Passage provided:
OK, brown paper bag time ...

I swapped the order of the 'old' and 'new' cmpxchg64_local()
arguments, resulting in some very odd behavior. I think this explains
why the tail latency was eliminated entirely, which is bizarre.

The speedup is also more modest now (~2x), which may still be
worthwhile, but likely insufficient for the kstack randomization case.

https://git.kernel.org/pub/scm/linux/kernel/git/ardb/linux.git/log/?h=lockless-random-v2

Re: [RFC/RFT PATCH 0/6] Improve get_random_u8() for use in randomize kstack

Posted by Ryan Roberts 2 months, 1 week ago

On 28/11/2025 10:07, Ard Biesheuvel wrote:
> On Thu, 27 Nov 2025 at 16:57, Ryan Roberts <ryan.roberts@arm.com> wrote:
>>
>> On 27/11/2025 15:03, Ard Biesheuvel wrote:
>>> On Thu, 27 Nov 2025 at 15:18, Ryan Roberts <ryan.roberts@arm.com> wrote:
>>>>
>>>> On 27/11/2025 12:28, Ard Biesheuvel wrote:
>>>>> On Thu, 27 Nov 2025 at 13:12, Ryan Roberts <ryan.roberts@arm.com> wrote:
>>>>>>
>>>>>> On 27/11/2025 09:22, Ard Biesheuvel wrote:
>>>>>>> From: Ard Biesheuvel <ardb@kernel.org>
>>>>>>>
>>>>>>> Ryan reports that get_random_u16() is dominant in the performance
>>>>>>> profiling of syscall entry when kstack randomization is enabled [0].

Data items
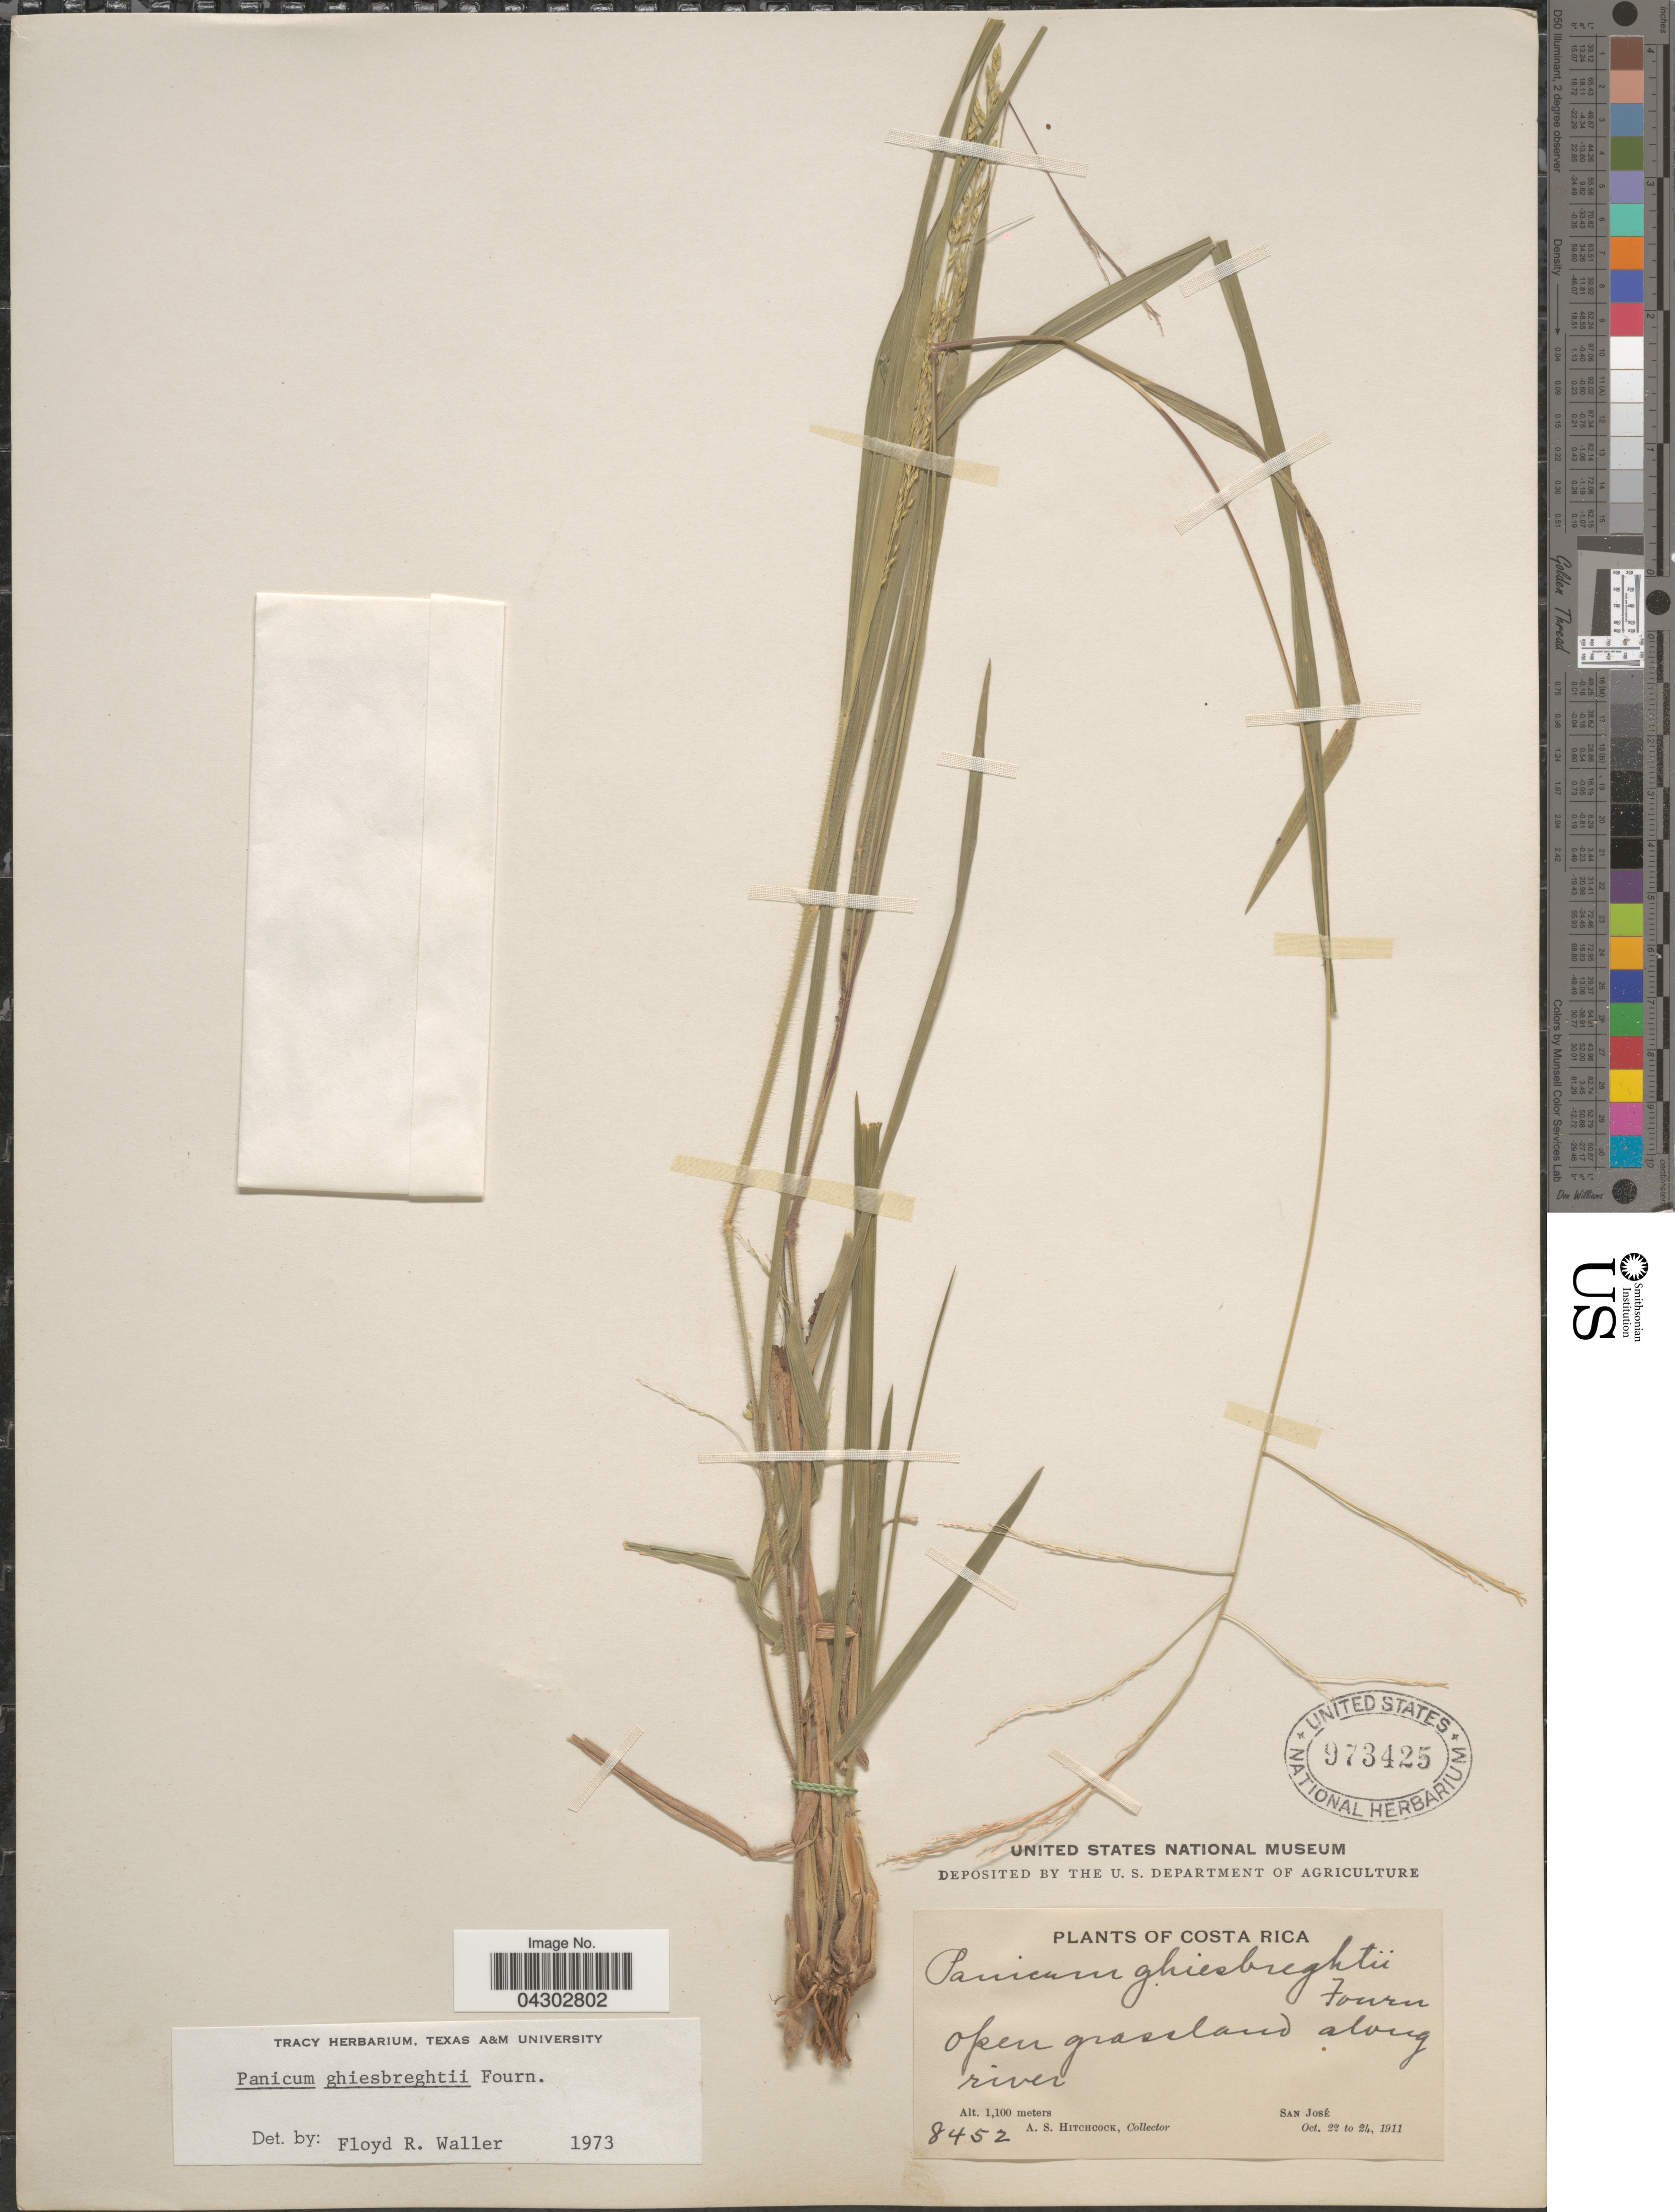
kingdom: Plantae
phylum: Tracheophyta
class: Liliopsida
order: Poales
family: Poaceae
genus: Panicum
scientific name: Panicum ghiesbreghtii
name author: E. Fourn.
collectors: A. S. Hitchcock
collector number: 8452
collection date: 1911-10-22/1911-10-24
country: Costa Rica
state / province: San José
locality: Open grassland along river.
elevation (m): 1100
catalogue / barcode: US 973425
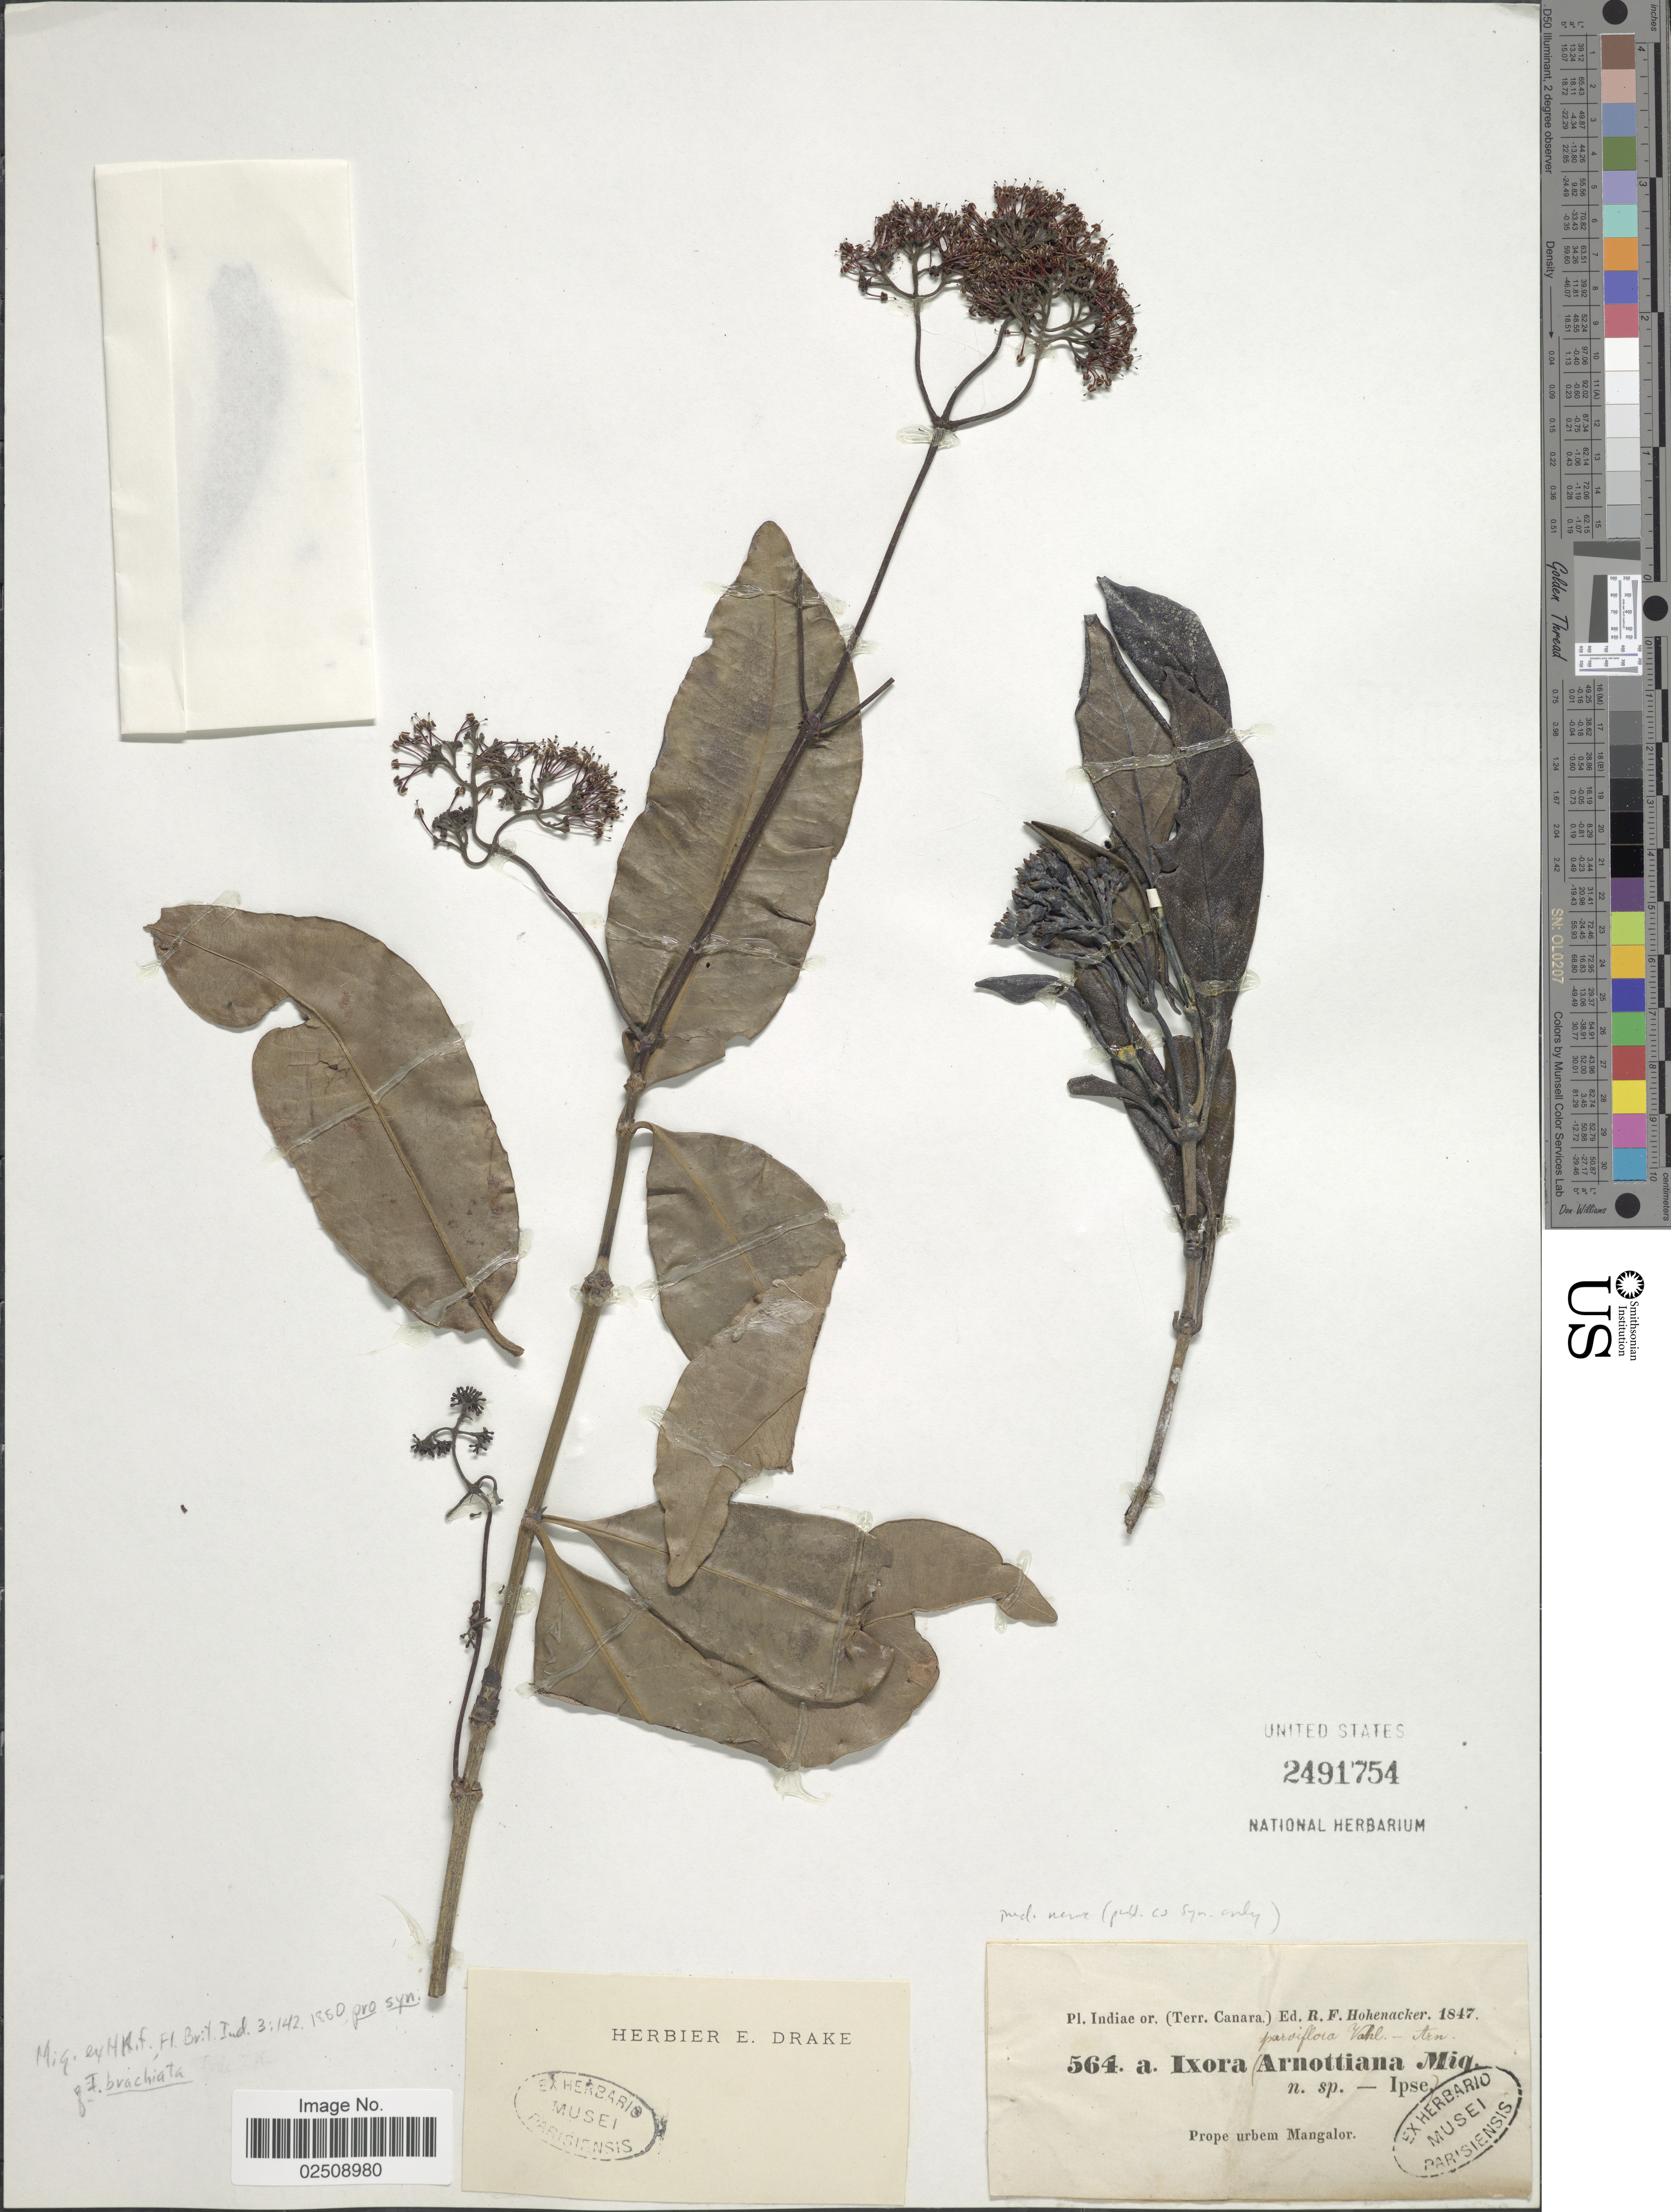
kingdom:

Tasks to complete:
(a) Using the mailing-list excerpt about get_random_u8(), decide whether each statement agrees with it, answering yes or no and quoting the deciding words: (i) The speedup is now about twofold. (ii) The speedup is judged likely sufficient for the kstack randomization case. (iii) The order of the 'old' and 'new' cmpxchg64_local() arguments had been swapped.
(b) Retype every line of the digitized herbarium rows above without changing anything, and leave the pictures out of your answer.

Final answers:
(a)
(i) Yes: "The speedup is also more modest now (~2x)"
(ii) No: "likely insufficient for the kstack randomization case"
(iii) Yes: "I swapped the order of the 'old' and 'new' cmpxchg64_local()"

(b)
kingdom: Plantae
phylum: Tracheophyta
class: Liliopsida
order: Poales
family: Poaceae
genus: Panicum
scientific name: Panicum ghiesbreghtii
name author: E. Fourn.
collectors: A. S. Hitchcock
collector number: 8452
collection date: 1911-10-22/1911-10-24
country: Costa Rica
state / province: San José
locality: Open grassland along river.
elevation (m): 1100
catalogue / barcode: US 973425
kingdom:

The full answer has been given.